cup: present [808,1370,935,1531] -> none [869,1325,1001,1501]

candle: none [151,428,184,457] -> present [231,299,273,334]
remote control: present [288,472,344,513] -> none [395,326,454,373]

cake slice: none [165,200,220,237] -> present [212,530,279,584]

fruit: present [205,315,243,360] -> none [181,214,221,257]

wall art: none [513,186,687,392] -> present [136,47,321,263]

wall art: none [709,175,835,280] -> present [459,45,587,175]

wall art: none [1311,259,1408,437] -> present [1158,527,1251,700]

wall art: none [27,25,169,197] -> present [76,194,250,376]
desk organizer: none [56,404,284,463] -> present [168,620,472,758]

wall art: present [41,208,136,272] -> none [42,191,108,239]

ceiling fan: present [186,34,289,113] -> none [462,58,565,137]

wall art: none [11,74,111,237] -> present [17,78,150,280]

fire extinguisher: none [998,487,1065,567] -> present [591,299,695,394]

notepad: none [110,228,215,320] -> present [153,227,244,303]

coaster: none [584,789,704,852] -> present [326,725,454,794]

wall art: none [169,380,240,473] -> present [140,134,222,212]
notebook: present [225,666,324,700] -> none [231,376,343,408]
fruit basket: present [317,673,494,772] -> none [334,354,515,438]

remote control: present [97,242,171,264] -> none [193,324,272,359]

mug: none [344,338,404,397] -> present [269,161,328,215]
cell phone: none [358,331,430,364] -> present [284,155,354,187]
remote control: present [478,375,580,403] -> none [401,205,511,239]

--------------------------------------------------

#### Work instruction:
All entries must be given again exactly.

#### Answer to this problem:
cup: present [808,1370,935,1531] -> none [869,1325,1001,1501]

candle: none [151,428,184,457] -> present [231,299,273,334]
remote control: present [288,472,344,513] -> none [395,326,454,373]

cake slice: none [165,200,220,237] -> present [212,530,279,584]

fruit: present [205,315,243,360] -> none [181,214,221,257]

wall art: none [513,186,687,392] -> present [136,47,321,263]

wall art: none [709,175,835,280] -> present [459,45,587,175]

wall art: none [1311,259,1408,437] -> present [1158,527,1251,700]

wall art: none [27,25,169,197] -> present [76,194,250,376]
desk organizer: none [56,404,284,463] -> present [168,620,472,758]

wall art: present [41,208,136,272] -> none [42,191,108,239]

ceiling fan: present [186,34,289,113] -> none [462,58,565,137]

wall art: none [11,74,111,237] -> present [17,78,150,280]

fire extinguisher: none [998,487,1065,567] -> present [591,299,695,394]

notepad: none [110,228,215,320] -> present [153,227,244,303]

coaster: none [584,789,704,852] -> present [326,725,454,794]

wall art: none [169,380,240,473] -> present [140,134,222,212]
notebook: present [225,666,324,700] -> none [231,376,343,408]
fruit basket: present [317,673,494,772] -> none [334,354,515,438]

remote control: present [97,242,171,264] -> none [193,324,272,359]

mug: none [344,338,404,397] -> present [269,161,328,215]
cell phone: none [358,331,430,364] -> present [284,155,354,187]
remote control: present [478,375,580,403] -> none [401,205,511,239]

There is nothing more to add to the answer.